Spring planted Onion from sets are flopping over of their own accord.  The early leeks behind show no such tendancy. 


For the first time I have tried to grow onions from seed too.  They are behind the celery and celeriac in this bed.  (It is also the first time I have tried to grow celery)


Moving along to the brassica patch there are three distinct phases as indicated by the height of the plants. The early cabbages and cauliflower are all gone but the Brussels remain tall and now suitably distanced. 




Further along the beans are hitting their peak.  Both Runners.

and Dwarf French




The winter squashes are the sea of green next door to the beans - although there are some flowers.  Fruits?  So far three marrow sized courgettes.

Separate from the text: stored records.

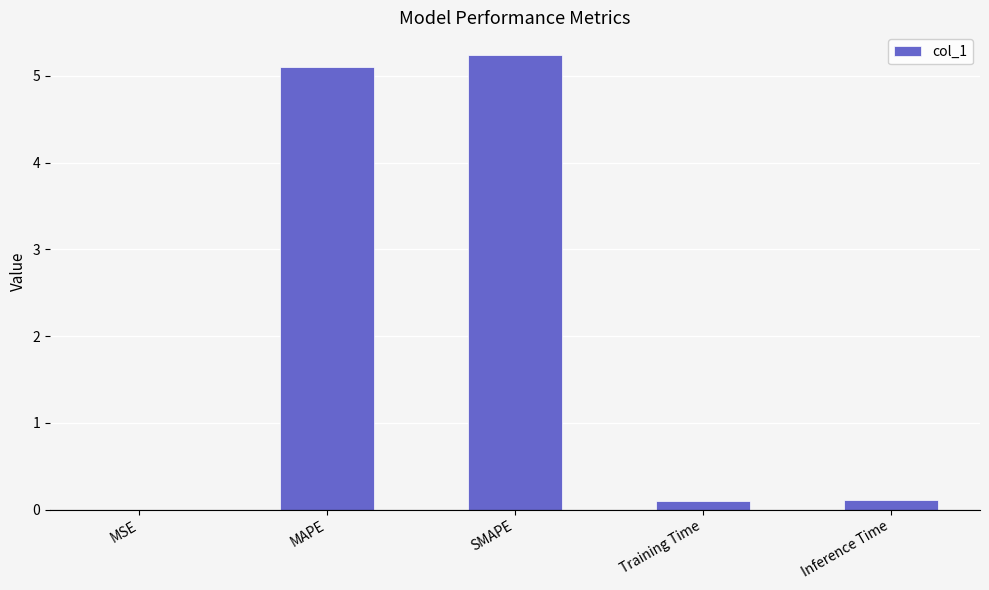

The value at MAPE is 5.1. True or false?

True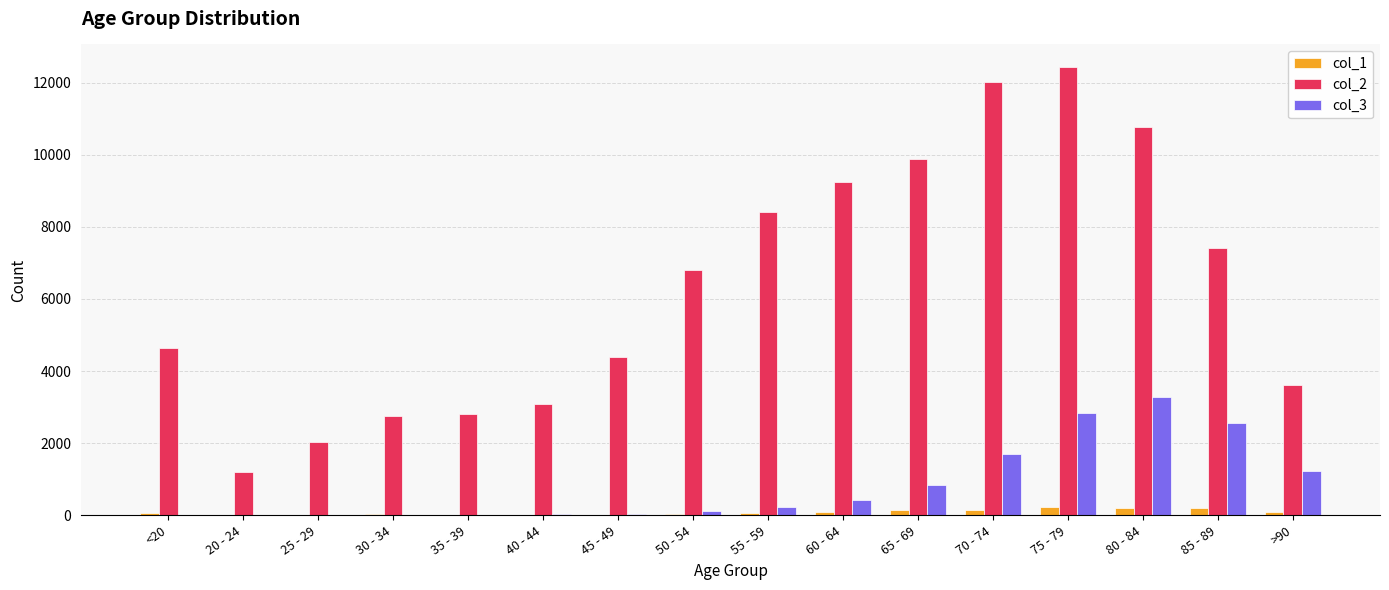

What is the difference between the col_1 values at 45 - 49 and 30 - 34?

4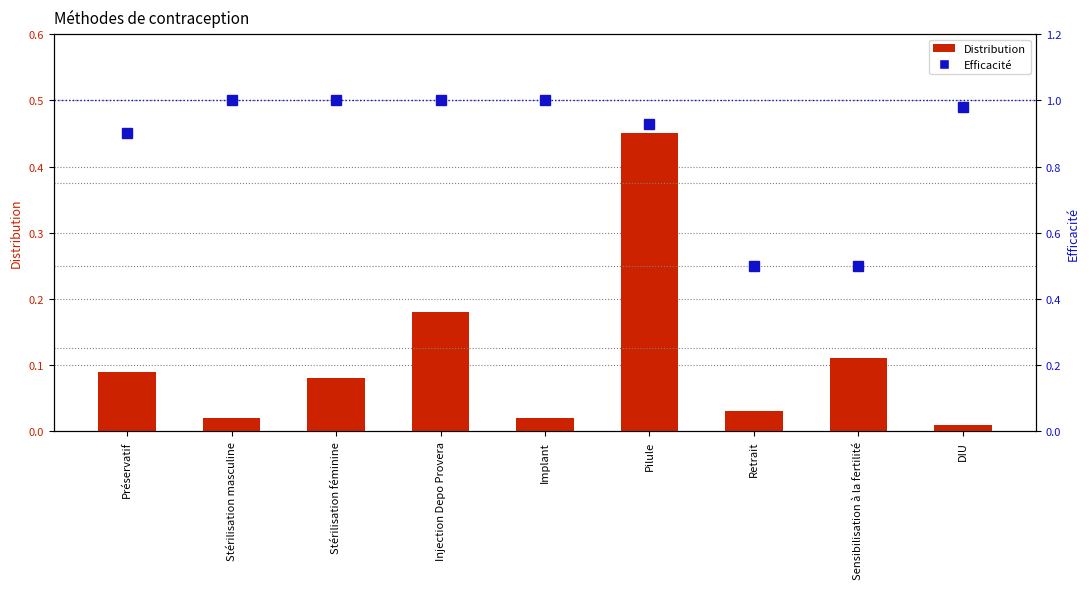

What is the value of the Distribution bar at the 1st from the left?

0.1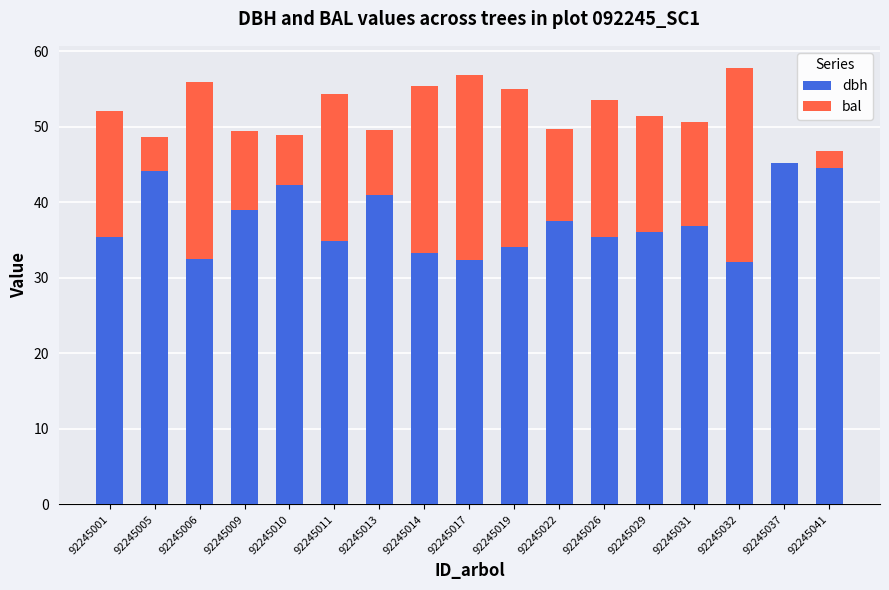

What is the sum of all dbh values?

637.0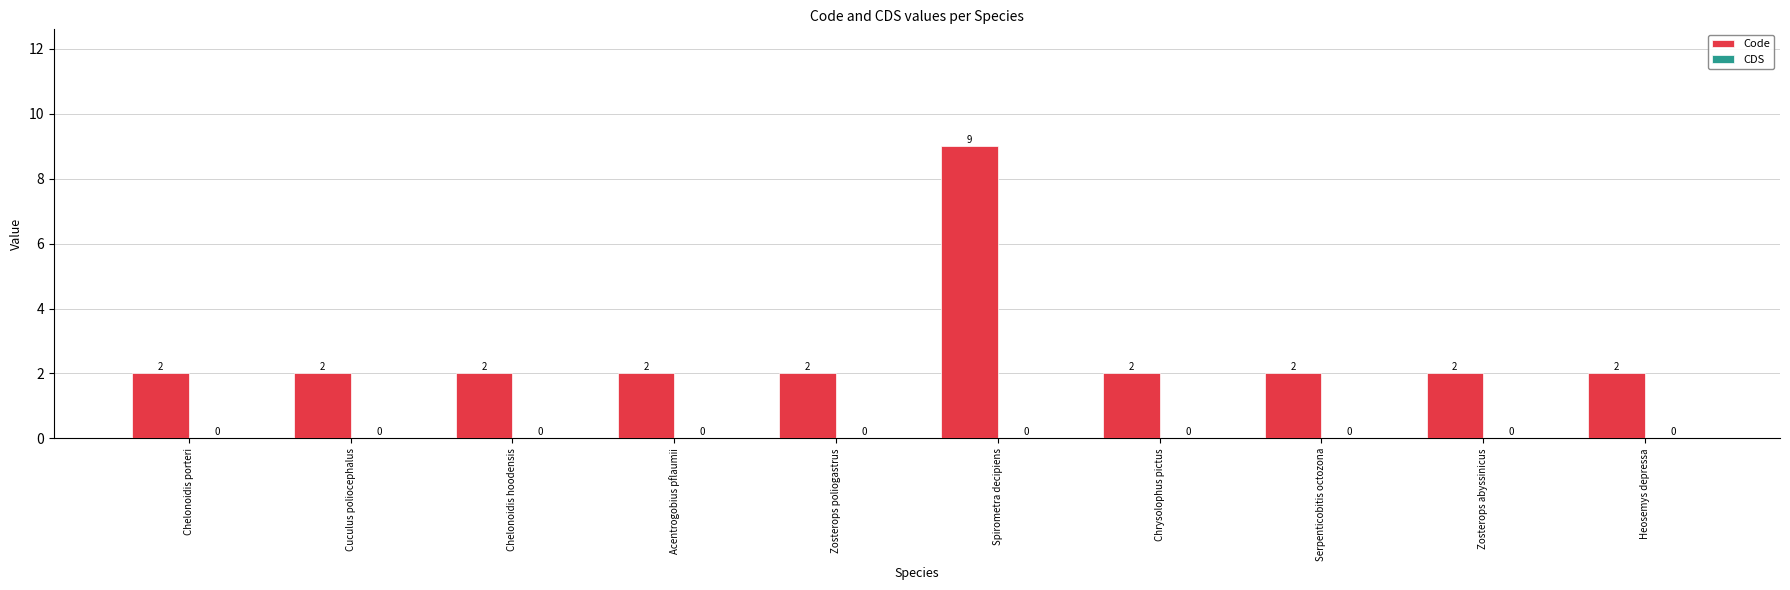

What position from the right is Spirometra decipiens?

5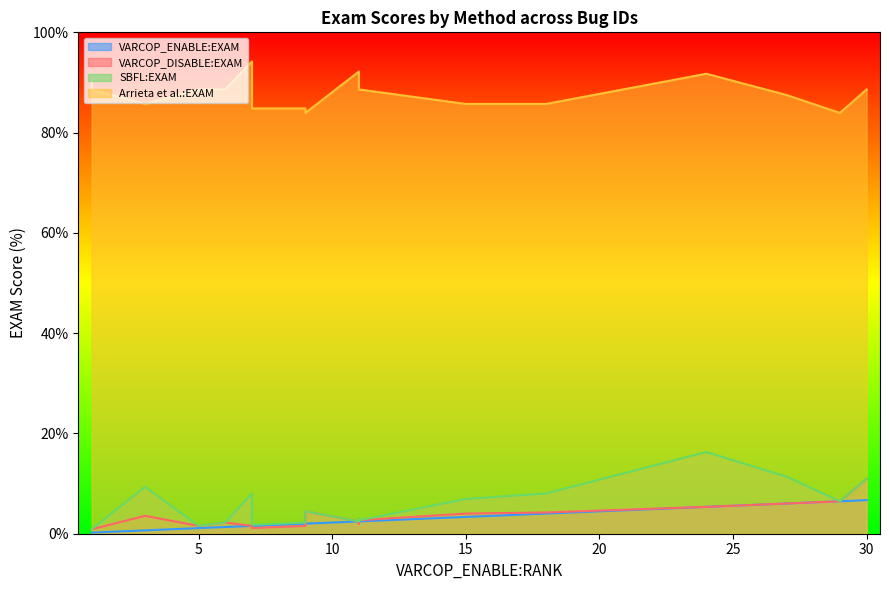

How many data points does each series have?

20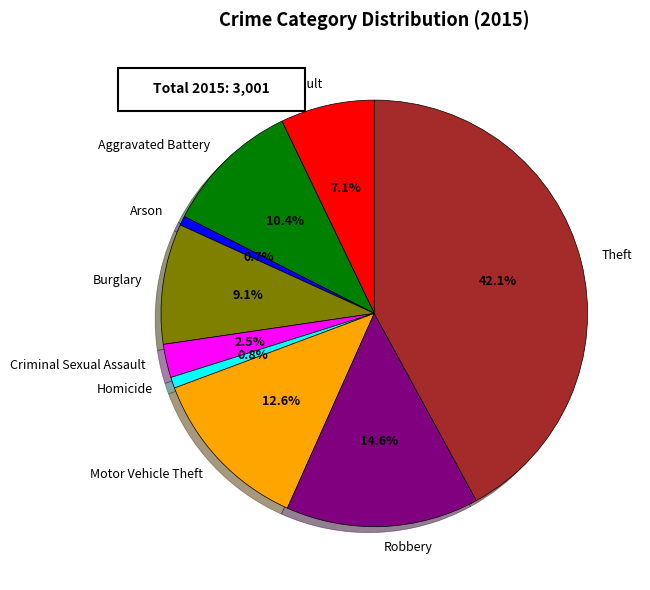

The Homicide slice represents 11% of the pie. True or false?

False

The foreground bare patch here is where the peas were and are now sown with winter leaves (Land Cress , Claytonia and Lamb's Lettuce.



Bringing up the rear I have hedged my bets trying to establish an asparagus bed but growing strawberries in between - at least until the asparagus gets going. It was grown from seed. (The rhubarb blueberries and globe artichoke just get on with their business year after year.)    


The final area is not very pretty,  It is the potato patch with nearly all of the tops cut off.  It looked like this in the middle of June.



But now it looks like this.





Hope you enjoyed the tour around my patch.